I’m a huge fan of Intuitive Eating and Health at Every Size (HAES), both of which advocate the following:

  • Eating what makes you feel good, and eating whole foods out of respect for your body
  • Giving yourself permission to eat what you want
  • Respecting your body’s natural signals of hunger and fullness
  • Not demonizing some foods as “good” and others as “bad”
  • Moving your body in a way that feels good to you
  • Eating well and exercising as a form of honoring your body, rather than a form of self-punishment
  • Loving your body regardless of its size

I also love the following books’ approach to nutrition:

Additionally, if you have the resources to do so, try seeing an HAES or Intuitive Eating nutritionist who can help you put together meal plans and ensure you’re eating balanced meals.

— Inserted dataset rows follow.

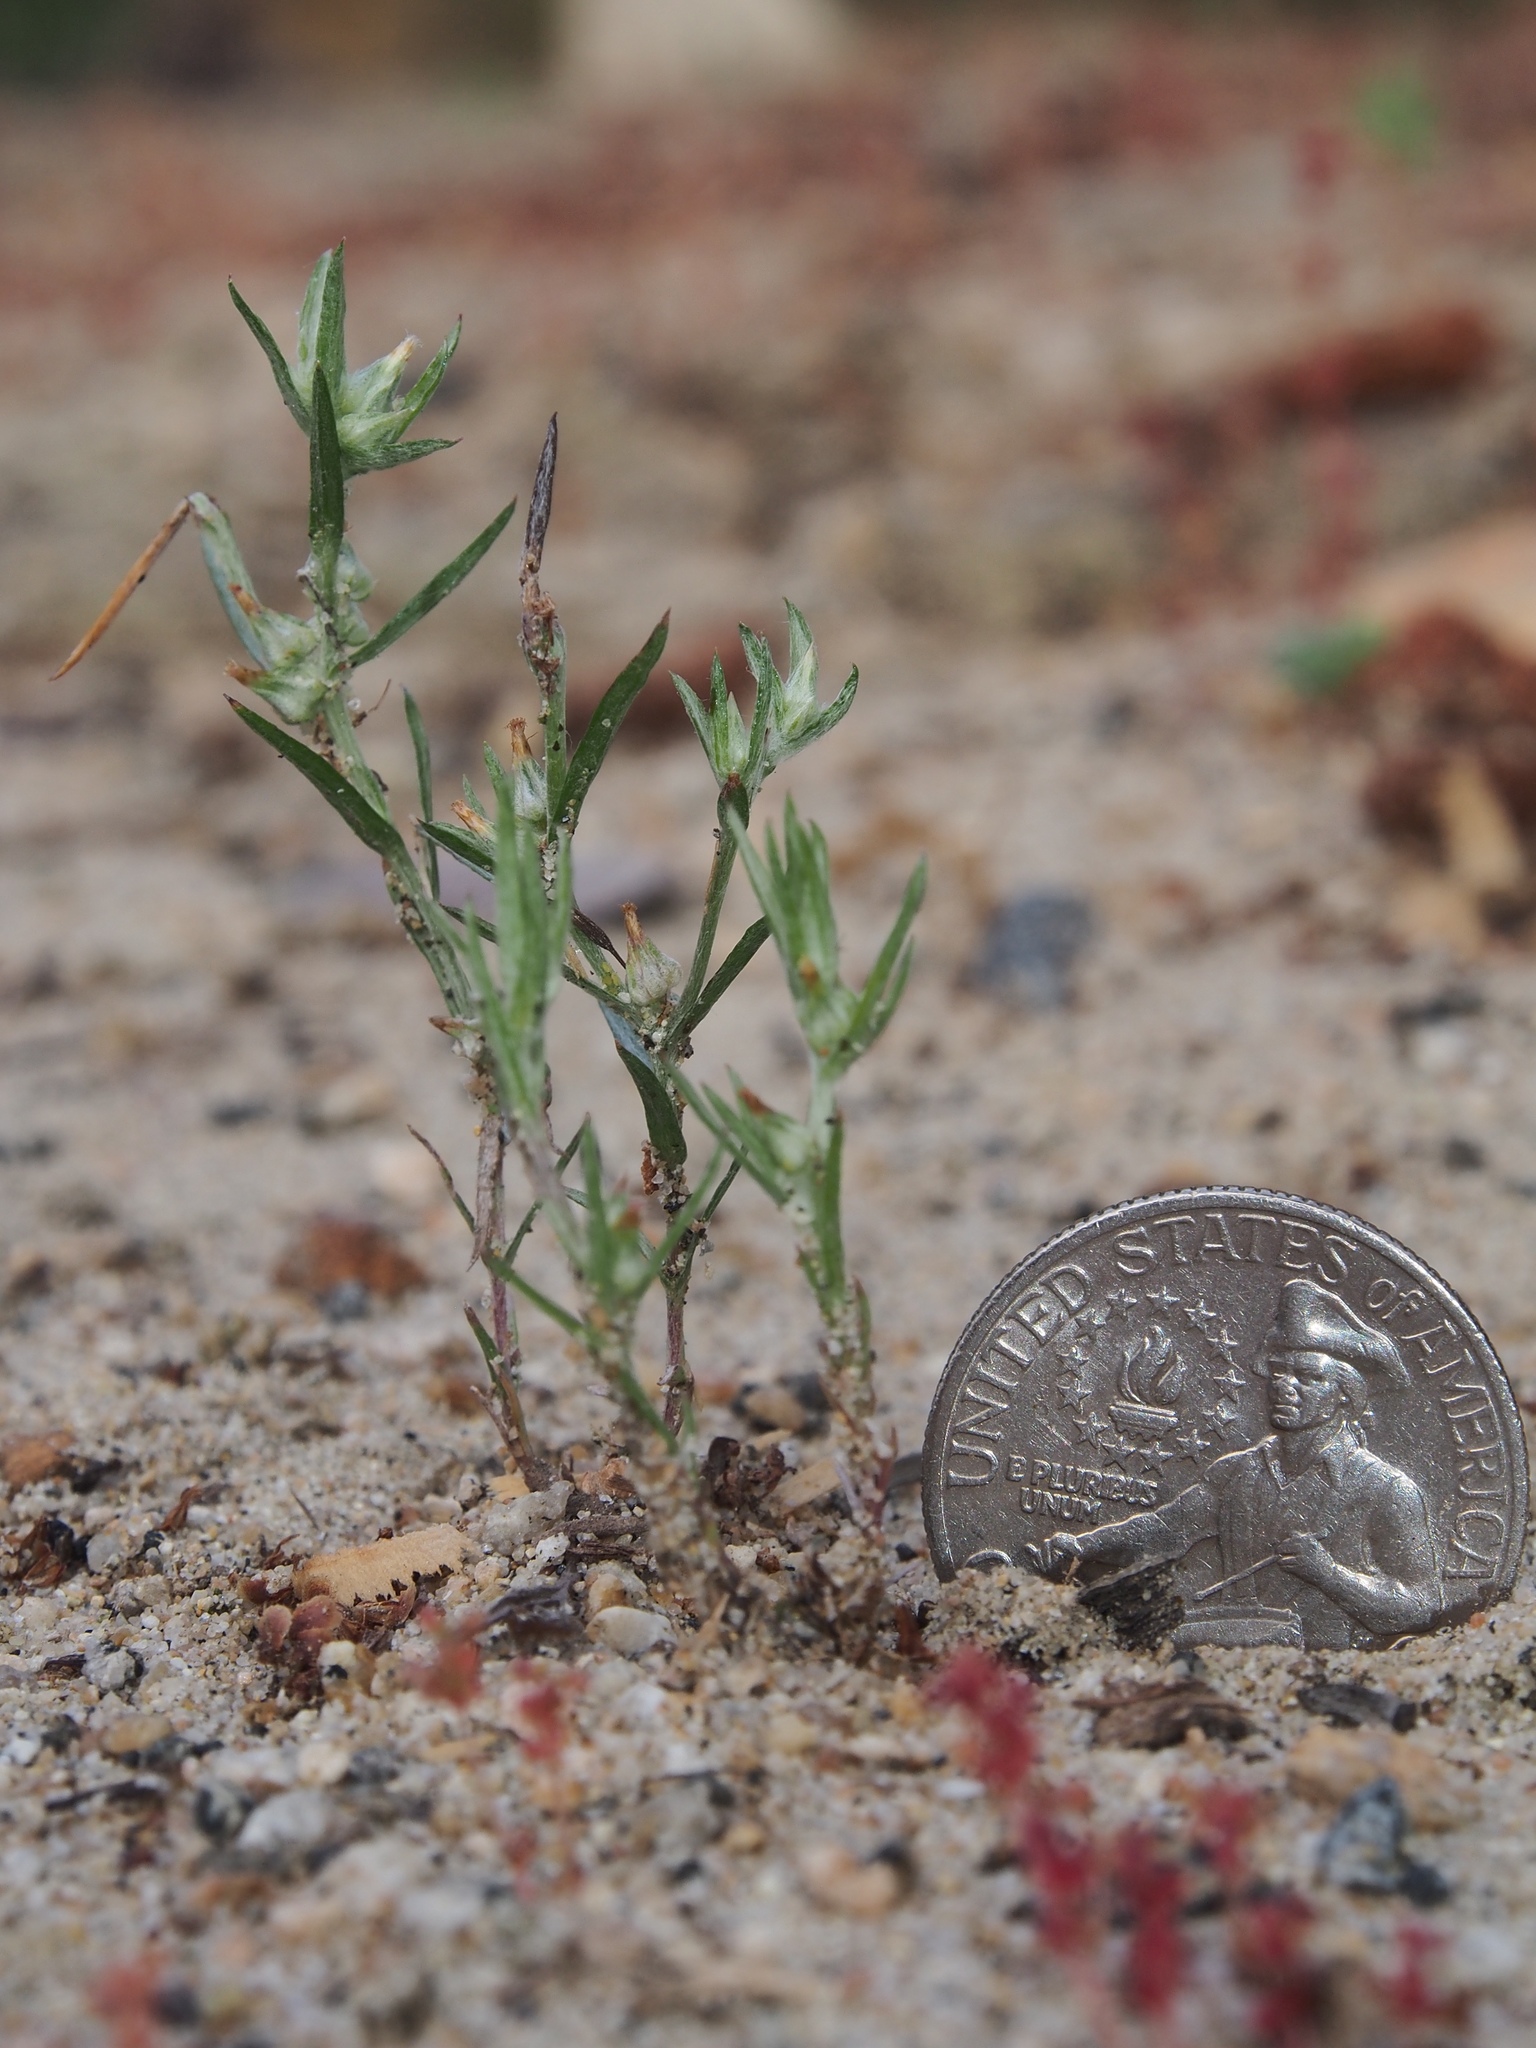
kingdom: Plantae
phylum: Tracheophyta
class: Magnoliopsida
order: Asterales
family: Asteraceae
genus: Logfia
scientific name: Logfia gallica
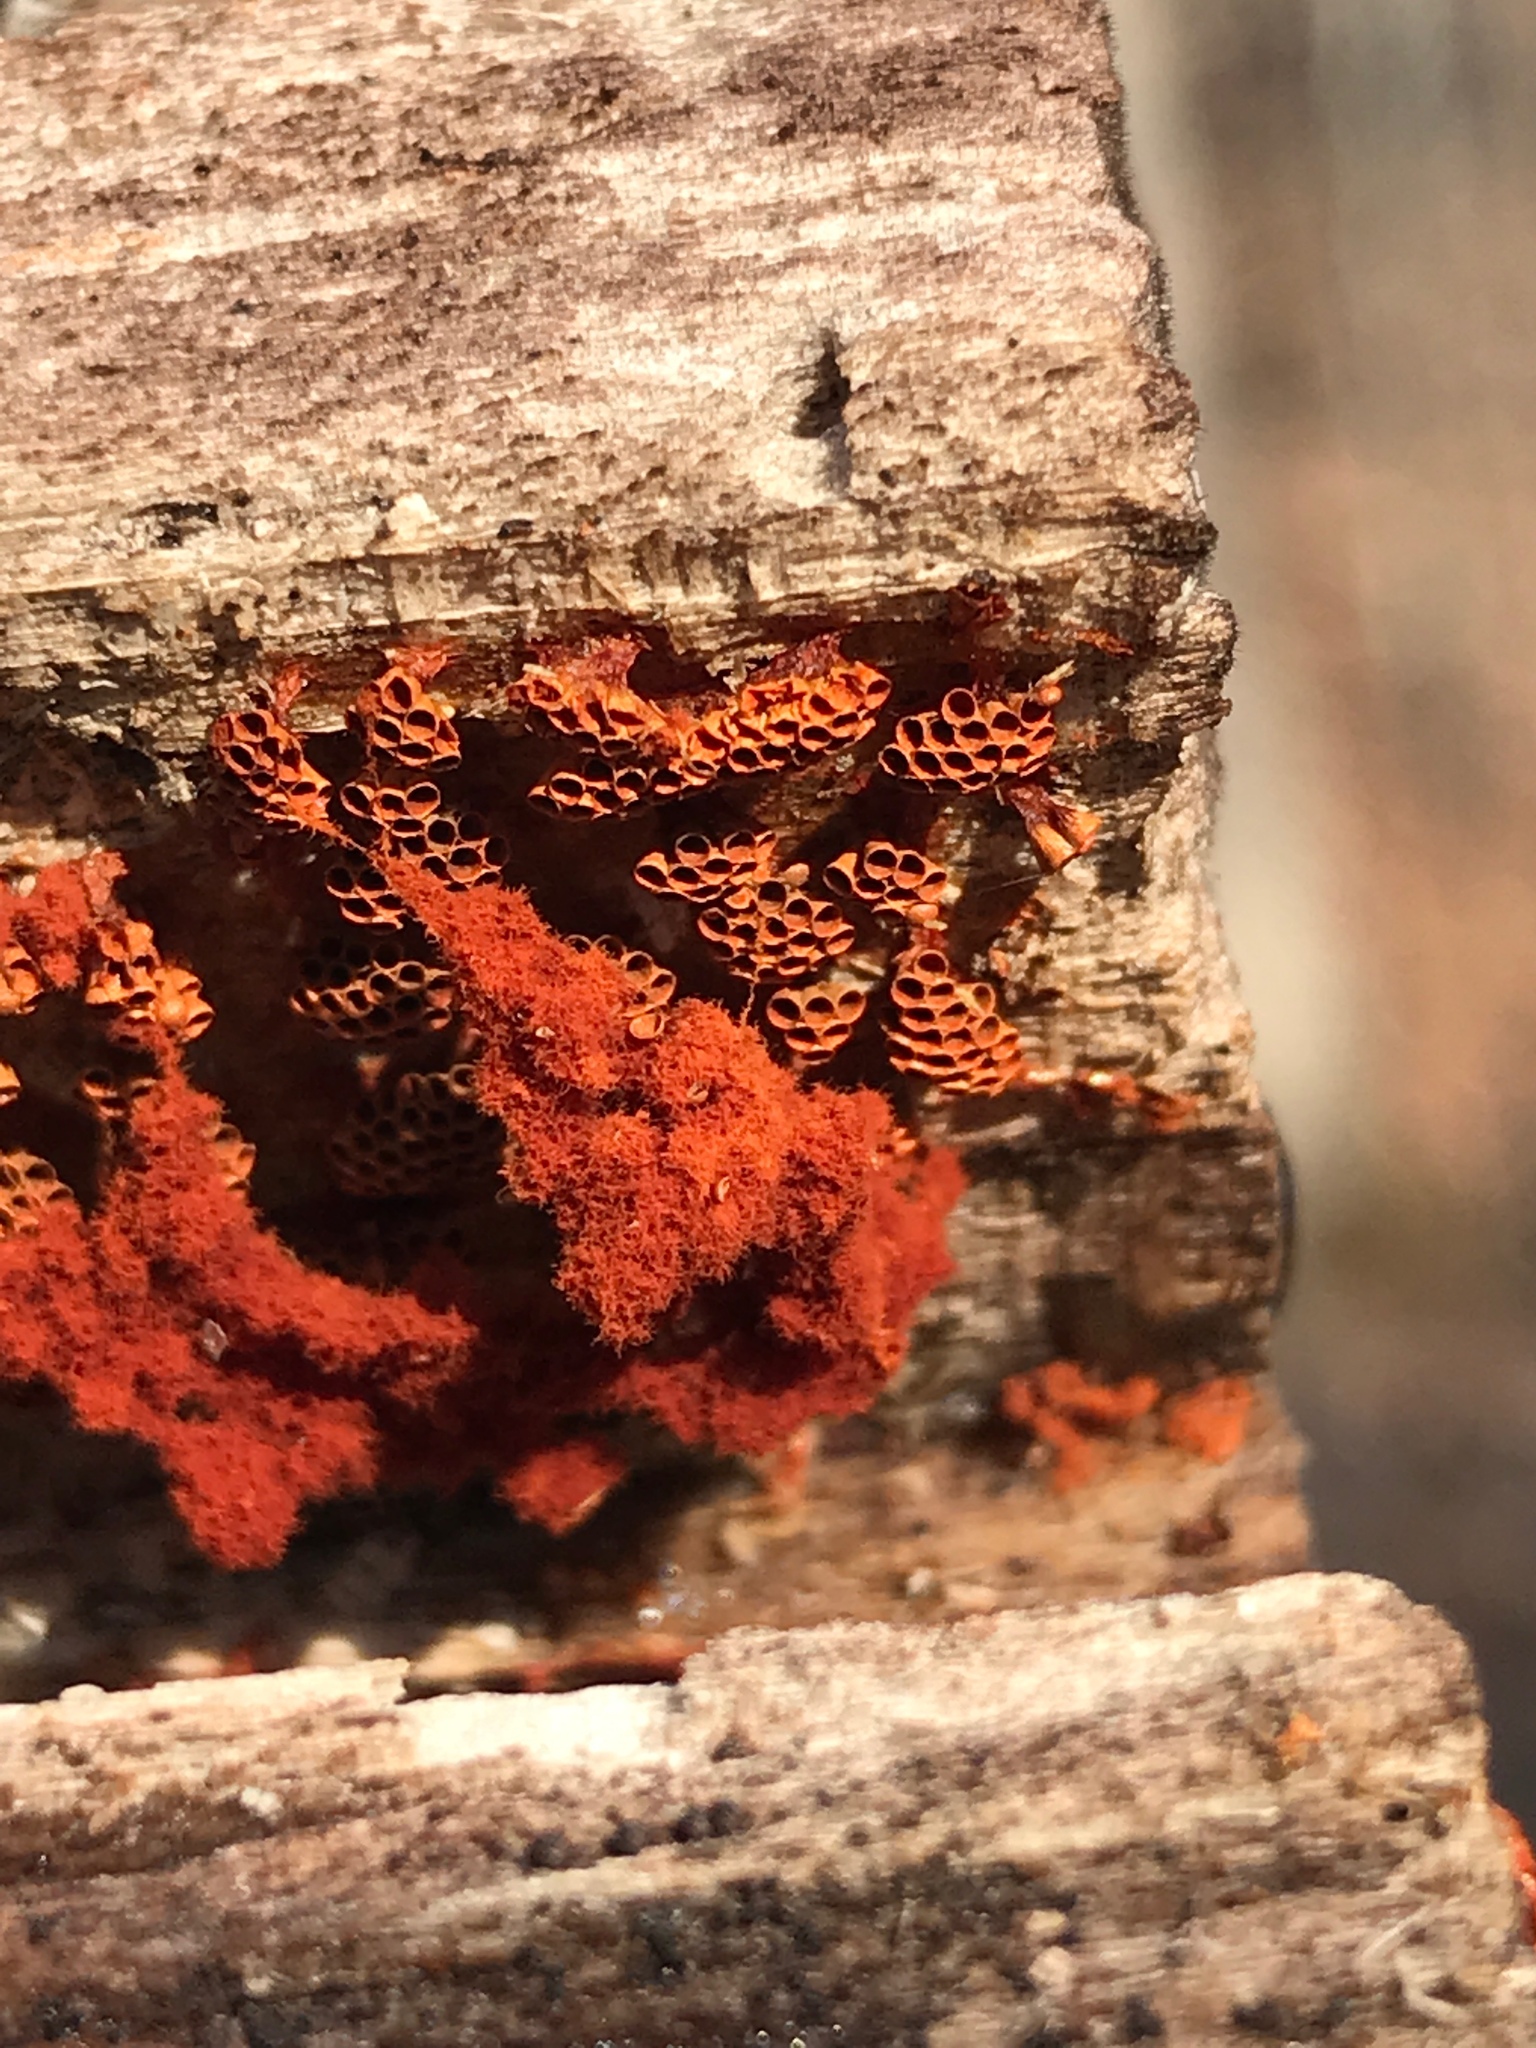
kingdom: Protozoa
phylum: Mycetozoa
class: Myxomycetes
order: Trichiales
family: Trichiaceae
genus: Metatrichia
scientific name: Metatrichia vesparia
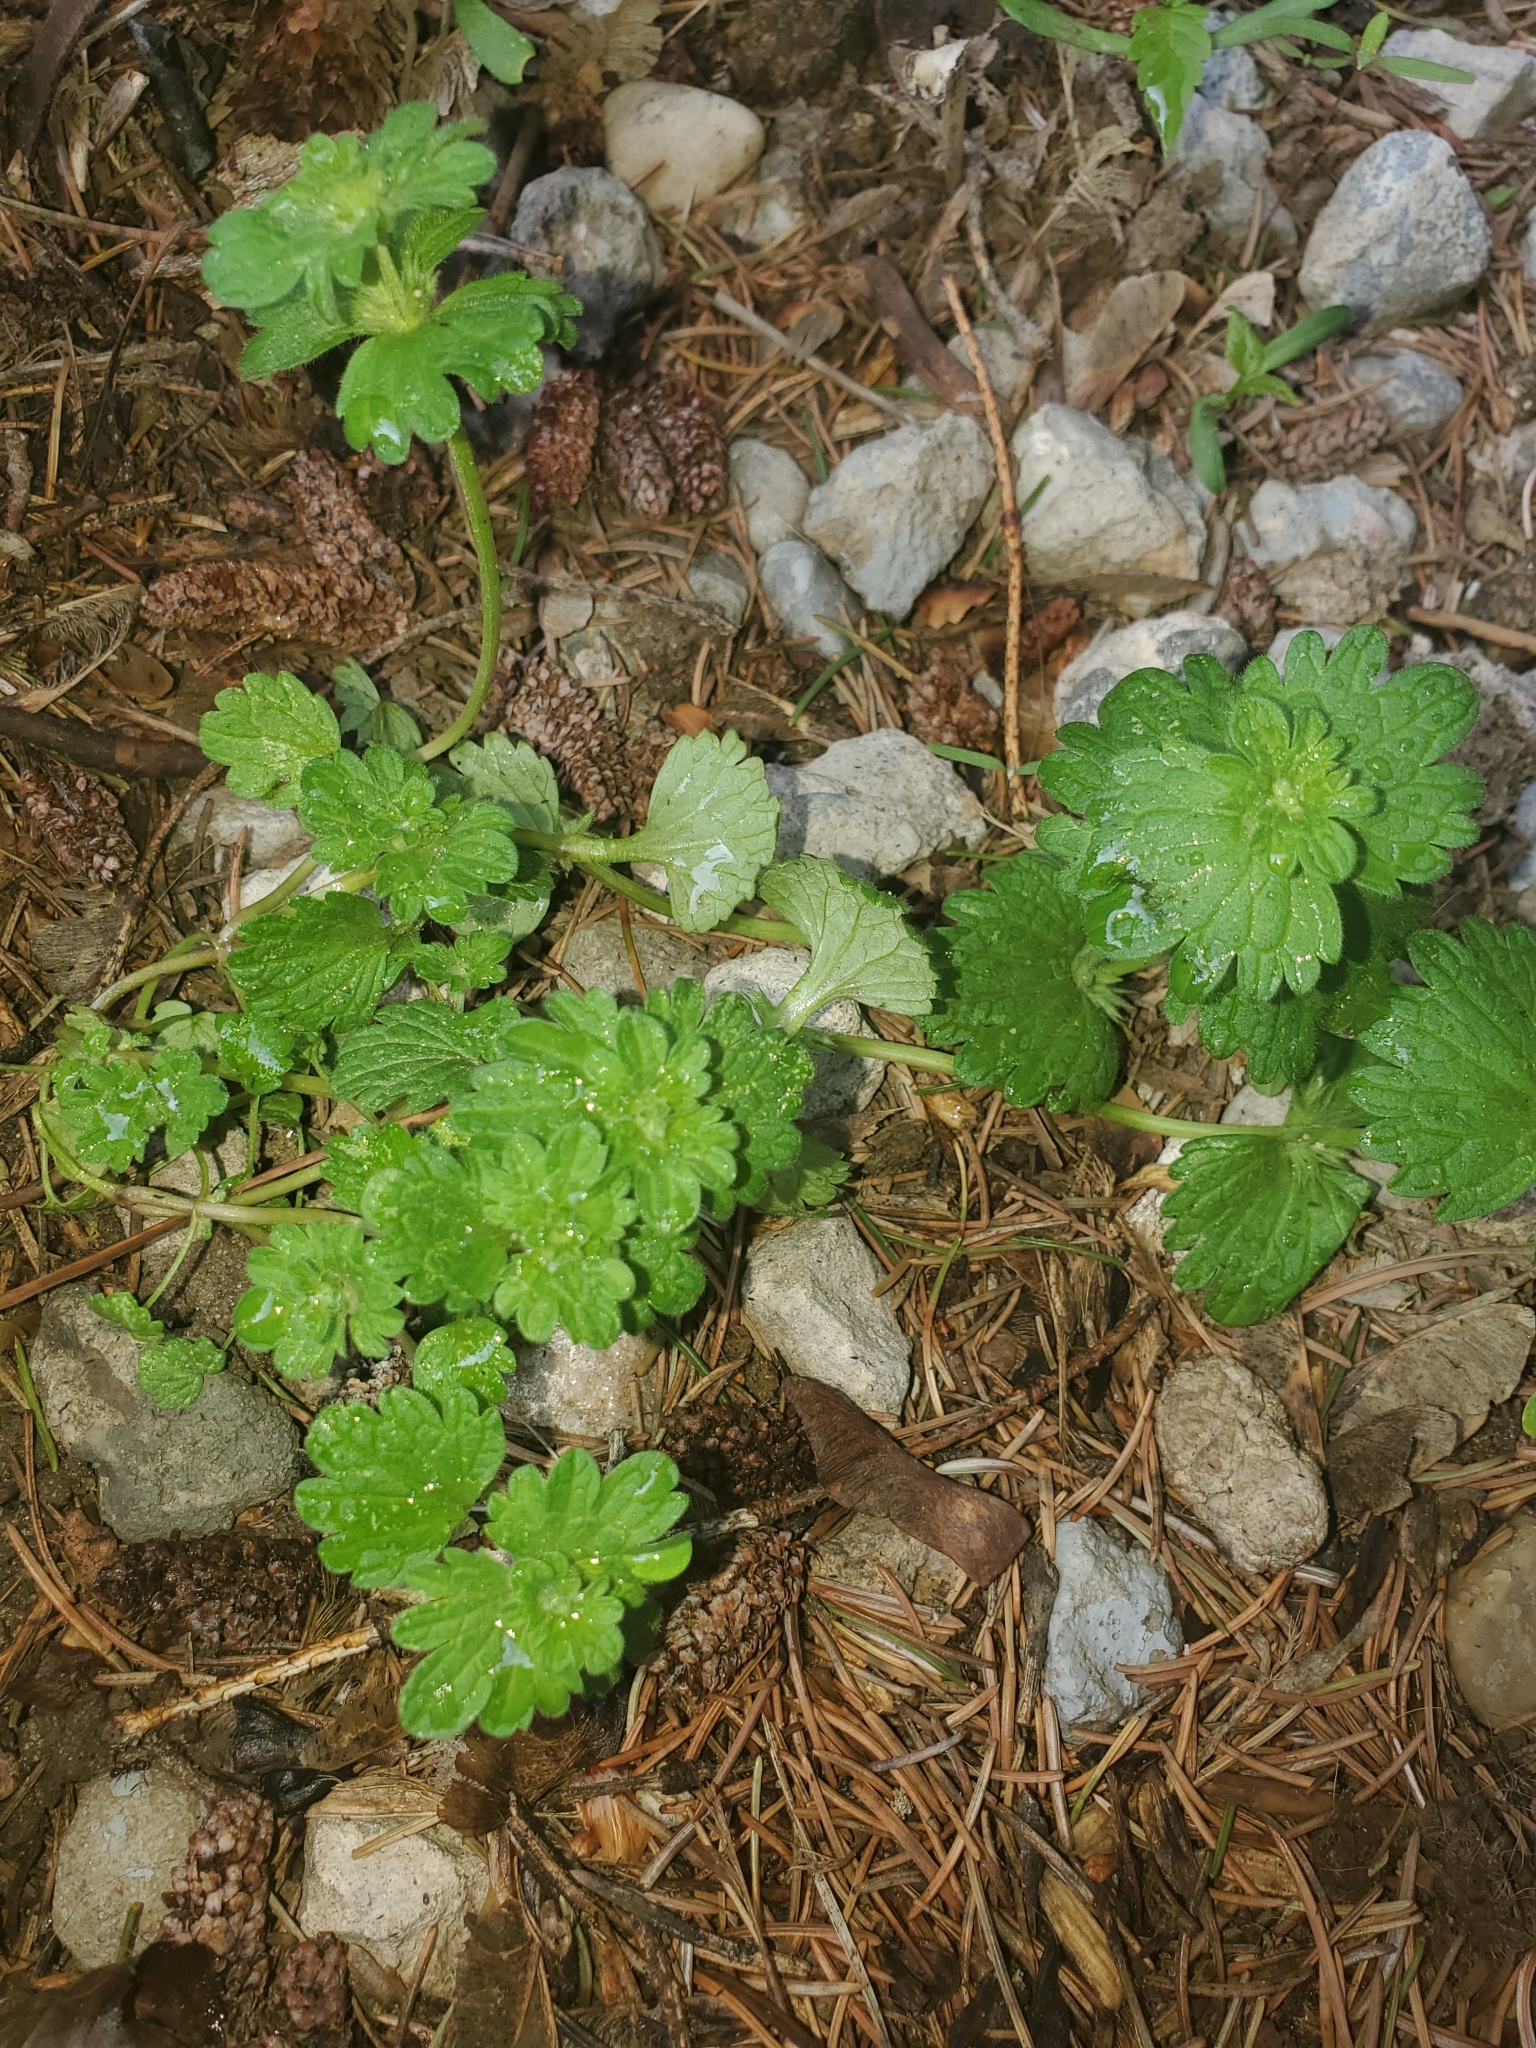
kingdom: Plantae
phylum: Tracheophyta
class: Magnoliopsida
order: Lamiales
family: Lamiaceae
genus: Lamium
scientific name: Lamium amplexicaule
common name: Henbit dead-nettle
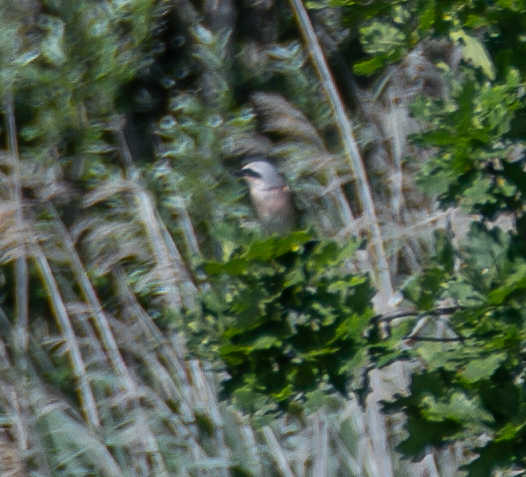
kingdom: Animalia
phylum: Chordata
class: Aves
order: Passeriformes
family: Laniidae
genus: Lanius
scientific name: Lanius collurio
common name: Red-backed shrike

If you’re working out, make sure you are fueling before, during, and after your workouts – a nutritionist or a sports medicine doctor can help you put together a meal plan for your exercise routine to make sure your body doesn’t go into starvation mode.

If you are practicing Intuitive Eating or HAES and find that you keep on gaining weight, have trouble feeling full, feel hungry all the time, or feel sick or tired after eating, then you may have a metabolic or blood sugar issue, which brings me to the next recommendation.

Find medical professionals who understand your condition

As much as I love exercise classes, be wary of people in the fitness industry without nutrition backgrounds who try to give put you on a gym diet or try to sell you on low-carb or other fads, and run far, far away from any doctor who tells you that calories in/calories out is the foolproof way to lose weight or accuses you of not trying hard enough. Sadly, fat bias in medicine is an issue, and one that I’ve personally experienced in the past.

Don’t compromise on your right to see a healthcare specialist who treats you with dignity and listens to your concerns. If you’re having trouble finding a doctor who takes your health seriously, Mara Nesbitt’s guide to finding a fat-friendly doctor is an excellent starting point. If you can, see an obesity, metabolic, or diabesity specialist and an HAES/Intuitive Eating nutritionist. An endocrinologist may also be helpful if you suspect you have a thyroid problem. If you are concerned that you have a blood sugar issue, make sure your doctor is doing glucose tolerance tests that go beyond just your fasting blood sugar levels to look at the complete picture of what happens 90-120 minutes after you eat, as well as a complete metabolic panel.


Ultimately, I believe that we need to stop obsessing over diets and weight. We need to acknowledge that it’s less about how your body looks and more what you do with it. Our bodies do not deserve punishment. They are not untrustworthy, bad, or ugly. They’re beautiful, strong, and capable of so many incredible things. It’s time to stop the body torture and begin loving ourselves. Everyone deserves to be happy and healthy, and breaking free of dieting is the first step down that road.